<<<<

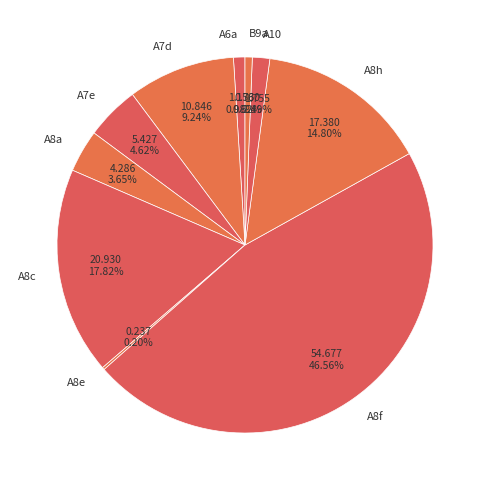

To the nearest percent, what portion does A10 represent?

1%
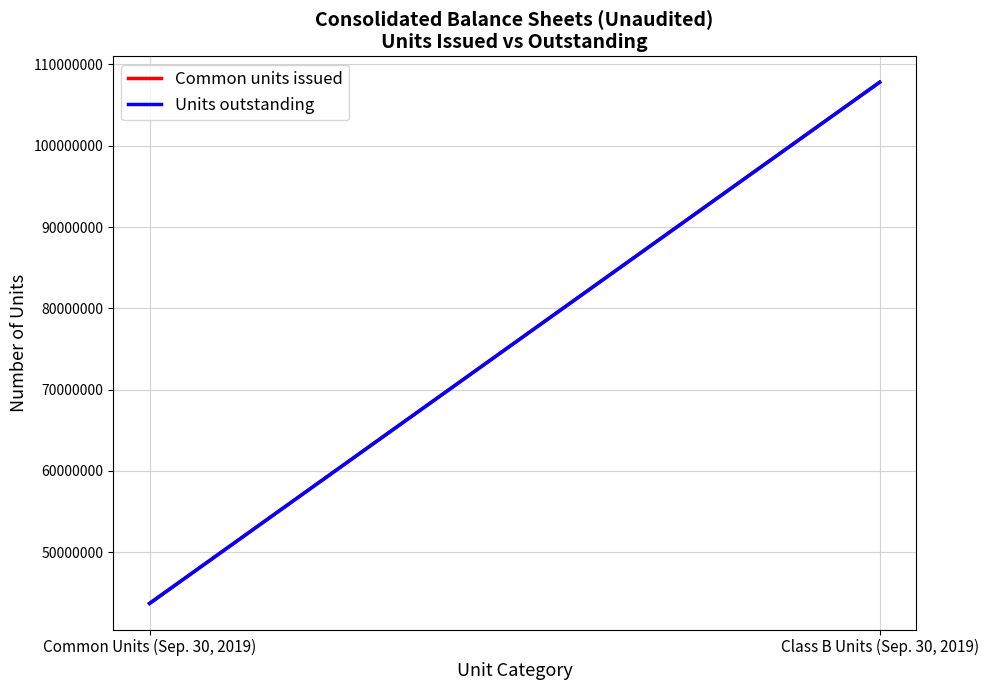

True or false: Units outstanding has a value of 19089668 at Common Units (Sep. 30, 2019).

False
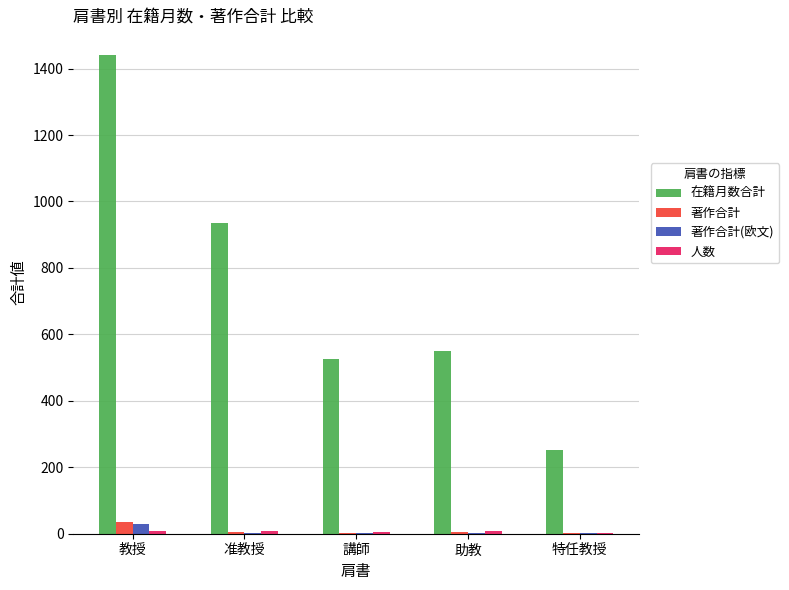

At which category is the sum across all series the highest?

教授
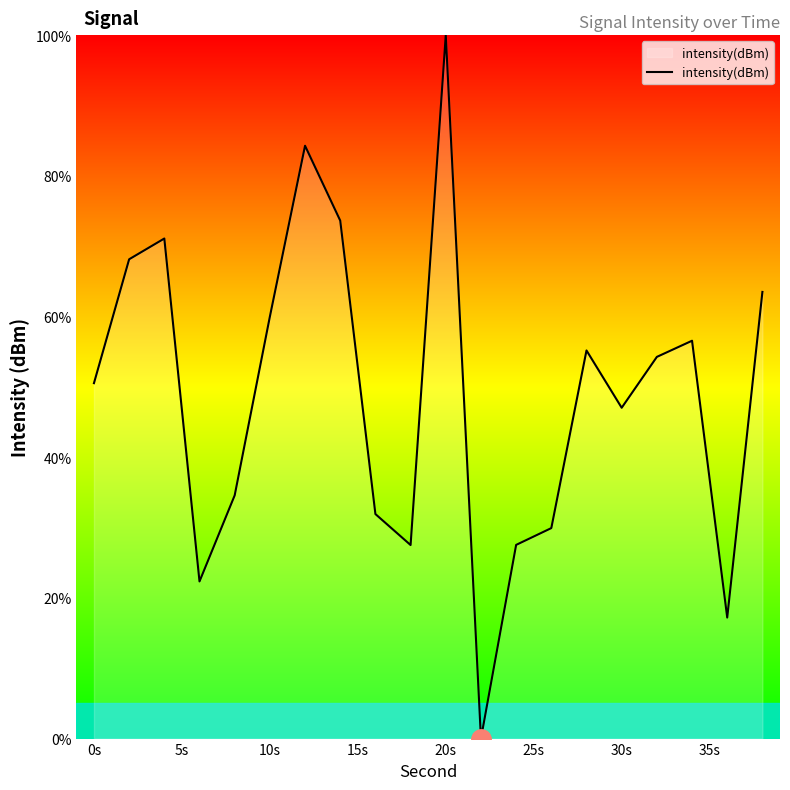

What is the maximum value shown in the chart?

100.0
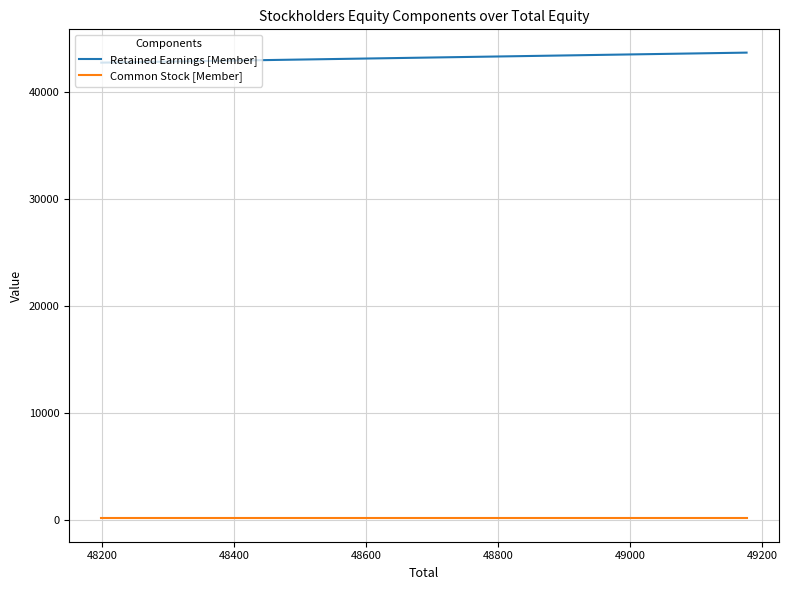

List the series in order of their overall mean, highest first.

Retained Earnings [Member], Common Stock [Member]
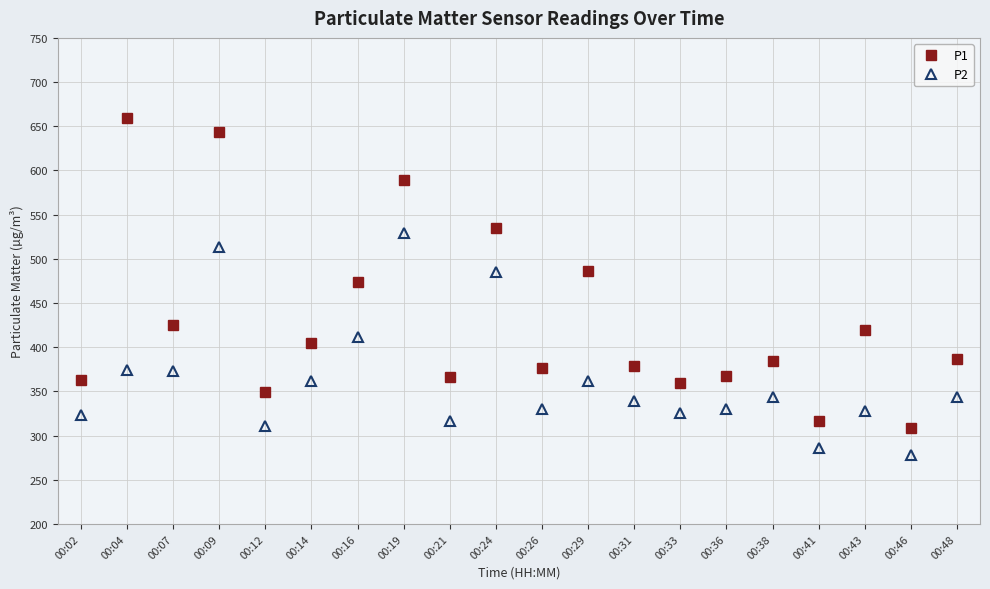

Is it true that P2 equals 339.5 at 00:31?

True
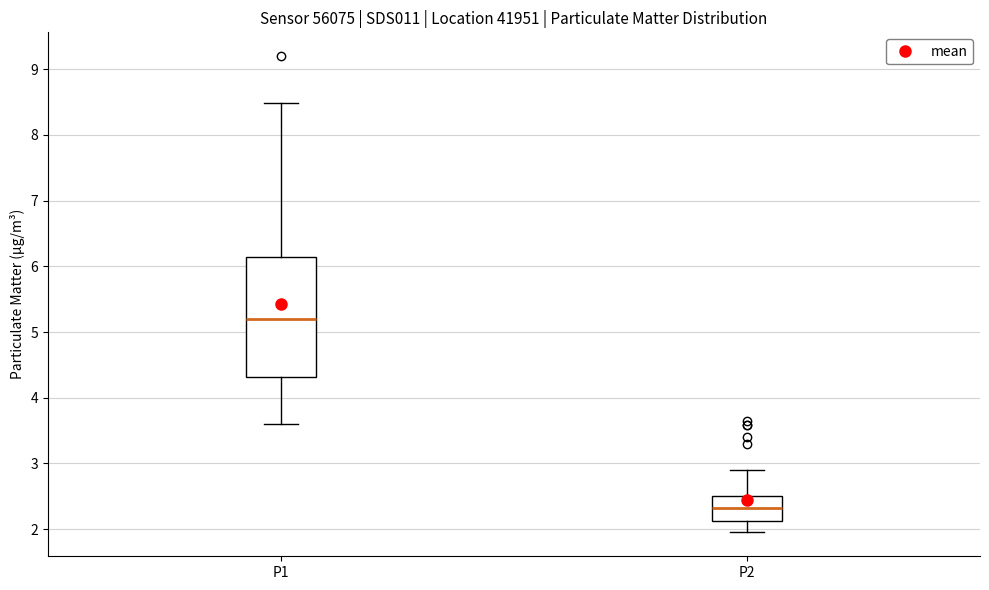

Reading left to right, read every box against the y-axis: the position of its median line, the range the box covers, and the ends of its whiskers. The values are not printed on the chart, so give them approximately, as read against the axis.

P1: median 5.2, box 4.3 to 6.1, whiskers 3.6 to 8.5
P2: median 2.3, box 2.1 to 2.5, whiskers 2.0 to 2.9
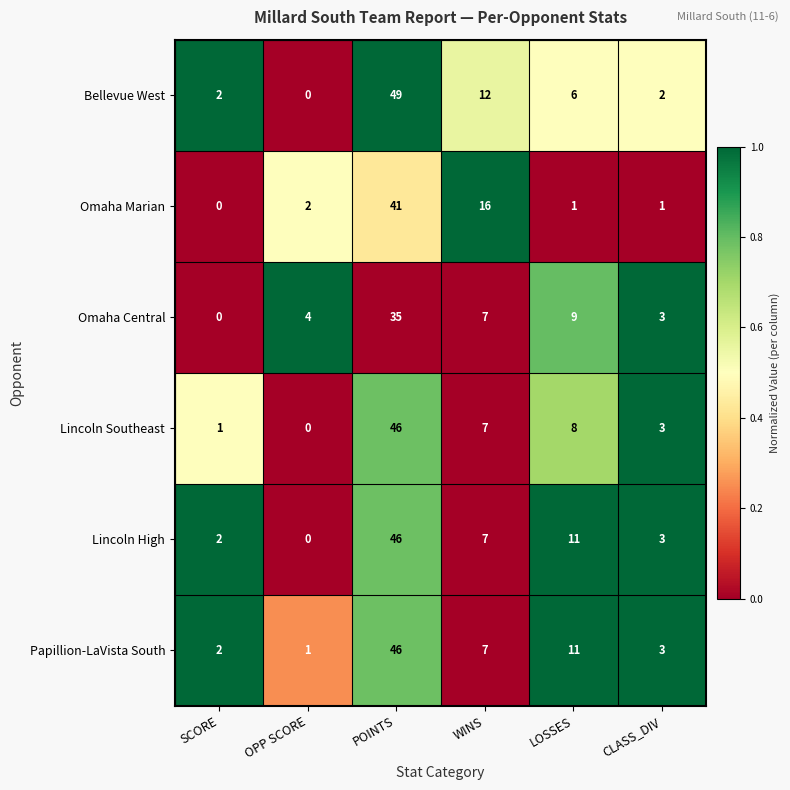

What is the total value across all series at WINS?

56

>>>>

Present all the entries above as a Markdown table with two columns, Row and Text, putting a row number in the first and one line in the second, with blank lines and pictures left out.

| Row | Text |
|---|---|
| 1 | To the nearest percent, what portion does A10 represent? |
| 2 | 1% |
| 3 | True or false: Units outstanding has a value of 19089668 at Common Units (Sep. 30, 2019). |
| 4 | False |
| 5 | At which category is the sum across all series the highest? |
| 6 | 教授 |
| 7 | What is the maximum value shown in the chart? |
| 8 | 100.0 |
| 9 | List the series in order of their overall mean, highest first. |
| 10 | Retained Earnings [Member], Common Stock [Member] |
| 11 | Is it true that P2 equals 339.5 at 00:31? |
| 12 | True |
| 13 | Reading left to right, read every box against the y-axis: the position of its median line, the range the box covers, and the ends of its whiskers. The values are not printed on the chart, so give them approximately, as read against the axis. |
| 14 | P1: median 5.2, box 4.3 to 6.1, whiskers 3.6 to 8.5 |
| 15 | P2: median 2.3, box 2.1 to 2.5, whiskers 2.0 to 2.9 |
| 16 | What is the total value across all series at WINS? |
| 17 | 56 |